A Unified Representation of Deep Moist Convection in Numerical Modeling of the Atmosphere. Part II

• Published in: Journal of the atmospheric sciences Vol. 71; no. 6; pp. 2089 - 2103
• Main Authors: Wu, Chien-Ming, Arakawa, Akio
• Format: Journal Article
• Language: English
• Published: Boston American Meteorological Society 01.06.2014
• Subjects: Atmosphere; Clouds; General circulation models; Meteorology; Physics; Variables
• ISSN: 0022-4928; 1520-0469
• DOI: 10.1175/JAS-D-13-0382.1

Abstract In Part I of this paper, a generalized modeling framework for representing deep moist convection was presented.
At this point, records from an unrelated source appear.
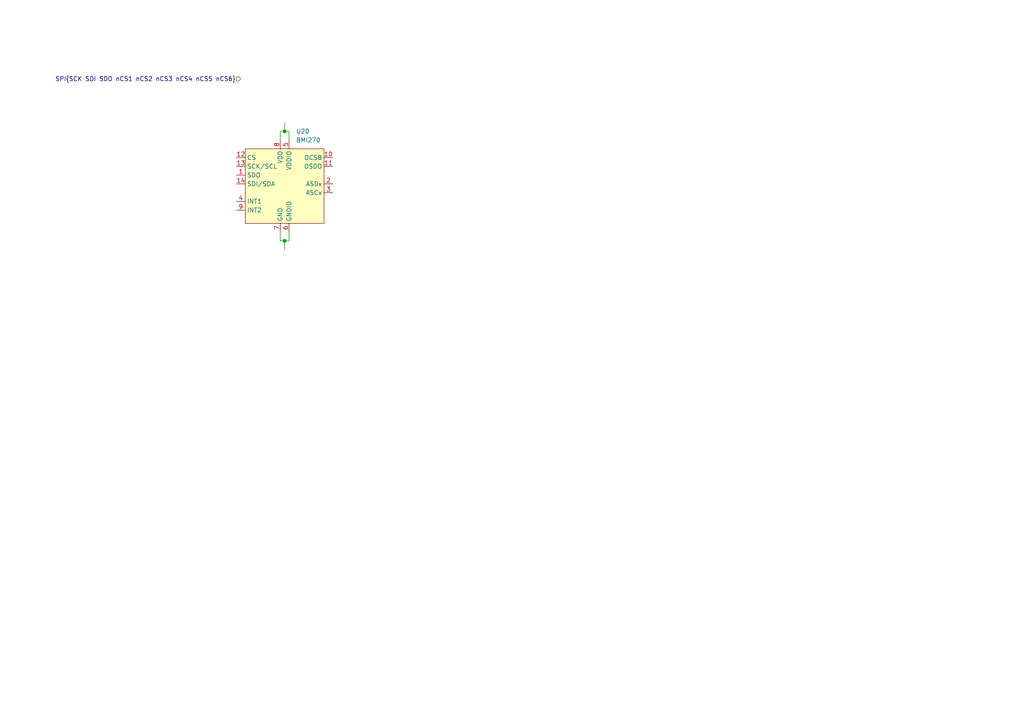
<source format=kicad_sch>
(kicad_sch (version 20230121) (generator eeschema)

  (uuid 4d2d8236-3b5e-4ed1-8fed-bd823303d6bb)

  (paper "A4")

  (title_block
    (rev "1")
    (company "University of Minnesota")
    (comment 1 "Author: Thanasi Pantazides, panta013@umn.edu")
  )

  

  (junction (at 82.55 69.85) (diameter 0) (color 0 0 0 0)
    (uuid 58568d3c-0ae2-42d9-adeb-136660125b21)
  )
  (junction (at 82.55 38.1) (diameter 0) (color 0 0 0 0)
    (uuid be4e6707-ae5e-4e18-9fb0-a919ffb1f9d0)
  )

  (wire (pts (xy 81.28 40.64) (xy 81.28 38.1))
    (stroke (width 0) (type default))
    (uuid 0de1b012-ff00-42eb-a3e5-32aff2352873)
  )
  (wire (pts (xy 82.55 38.1) (xy 83.82 38.1))
    (stroke (width 0) (type default))
    (uuid 16db8234-e861-4100-8727-bff57a53bfbe)
  )
  (wire (pts (xy 81.28 67.31) (xy 81.28 69.85))
    (stroke (width 0) (type default))
    (uuid 1f22e755-aa93-491a-9a02-1c222050a2af)
  )
  (wire (pts (xy 82.55 35.56) (xy 82.55 38.1))
    (stroke (width 0) (type default))
    (uuid 2ada8945-3300-426c-946e-ec82b26a7806)
  )
  (wire (pts (xy 81.28 38.1) (xy 82.55 38.1))
    (stroke (width 0) (type default))
    (uuid 2f5a2215-6ff8-4f1b-a890-7dfec88996f7)
  )
  (wire (pts (xy 82.55 69.85) (xy 83.82 69.85))
    (stroke (width 0) (type default))
    (uuid 57871907-bb26-4547-8e49-f066cf72ee76)
  )
  (wire (pts (xy 83.82 38.1) (xy 83.82 40.64))
    (stroke (width 0) (type default))
    (uuid 7ff0c5d3-ff7b-43e3-b7c5-67fd117c3705)
  )
  (wire (pts (xy 82.55 69.85) (xy 82.55 72.39))
    (stroke (width 0) (type default))
    (uuid 8c334414-af05-4a12-864b-66e2a0cefc1f)
  )
  (wire (pts (xy 81.28 69.85) (xy 82.55 69.85))
    (stroke (width 0) (type default))
    (uuid b2ed95c5-d271-4116-92a2-2910e570c56b)
  )
  (wire (pts (xy 83.82 69.85) (xy 83.82 67.31))
    (stroke (width 0) (type default))
    (uuid e125a4b3-6025-46ad-ab19-693da8e35509)
  )

  (hierarchical_label "SPI{SCK SDI SDO nCS1 nCS2 nCS3 nCS4 nCS5 nCS6}" (shape input) (at 69.85 22.86 180) (fields_autoplaced)
    (effects (font (size 1.27 1.27)) (justify right))
    (uuid b608c41e-626f-4075-b1fa-a40f6132c228)
  )

  (symbol (lib_id "Sensor_Motion:BMI270") (at 82.55 43.18 0) (unit 1)
    (in_bom yes) (on_board yes) (dnp no) (fields_autoplaced)
    (uuid 6f70a852-11a0-4526-9481-fc3d37358ce7)
    (property "Reference" "U20" (at 85.8394 38.1 0)
      (effects (font (size 1.27 1.27)) (justify left))
    )
    (property "Value" "BMI270" (at 85.8394 40.64 0)
      (effects (font (size 1.27 1.27)) (justify left))
    )
    (property "Footprint" "Sensor_Motion:BMI270" (at 82.55 46.99 0)
      (effects (font (size 1.27 1.27)) hide)
    )
    (property "Datasheet" "https://www.bosch-sensortec.com/media/boschsensortec/downloads/datasheets/bst-bmi270-ds000.pdf" (at 81.28 43.18 0)
      (effects (font (size 1.27 1.27)) hide)
    )
    (property "Digikey" "828-1091-1-ND" (at 82.55 43.18 0)
      (effects (font (size 1.27 1.27)) hide)
    )
    (pin "1" (uuid 0e01af5f-68a9-4e27-bb8a-bc2d39aac347))
    (pin "10" (uuid 8a824a8b-731a-4b3a-90b9-b25ecd0bd33e))
    (pin "11" (uuid d3fe96e1-91d1-4267-9372-246c646c6991))
    (pin "12" (uuid 1dd81f63-5cc5-4c4f-b67e-9c9d2ccf8c5d))
    (pin "13" (uuid 3deb23ae-6979-4cb3-b439-0bdc82aa3e22))
    (pin "14" (uuid 92058971-c7c1-4f74-aa2c-89d2a3feb71c))
    (pin "2" (uuid 65f45824-e6f9-452d-ab91-894f9c3a2a0e))
    (pin "3" (uuid a9cd3737-09d7-46c7-ba77-0cbd88d3961b))
    (pin "4" (uuid 9ed203a2-51d9-44ae-b176-aed2ee17d89a))
    (pin "5" (uuid 1ae9a4ca-6404-4bf8-adcd-50347a7a1ba5))
    (pin "6" (uuid 8430cbb5-c15f-47da-bb2a-8c85e0daa351))
    (pin "7" (uuid c3e5a2ba-0e34-4282-99d6-1f0929d3547c))
    (pin "8" (uuid f9b697f3-4448-40fa-b5d6-5f154952c82f))
    (pin "9" (uuid 14645e13-675b-4578-879b-99013c531d9a))
    (instances
      (project "plenum"
        (path "/fb761b7c-8700-4d95-9165-a5a771518450/9fb1c949-1824-4556-ba18-a9edd64fb2ac"
          (reference "U20") (unit 1)
        )
      )
    )
  )
)

</source>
The framework, called unified parameterization, effectively unifies the parameterizations in general circulation models (GCMs) and cloud-resolving models (CRMs) and thus is applicable to any horizontal resolution between those typically used in those models. The key parameter in the unification is the fractional convective cloudiness σ, which is the fractional area covered by convective updrafts in the grid cell. The central issue of Part I is to formulate the σ dependence of vertical eddy transports of thermodynamic variables and to determine σ for each realization of grid-scale processes. The present paper completes the formulation through further analysis of the simulated data. The analyzed fields include the vertical structure of the σ dependence of vertical and horizontal eddy transports of moist static energy and horizontal momentum and that of cloud microphysical sources. For the momentum transport, the analysis results clearly show the limits of the traditional approach of parameterization based on an effectively one-dimensional model. For cloud microphysical conversions, it is shown that those taking place primarily inside and outside the updrafts are roughly proportional to σ and 1 − σ, respectively.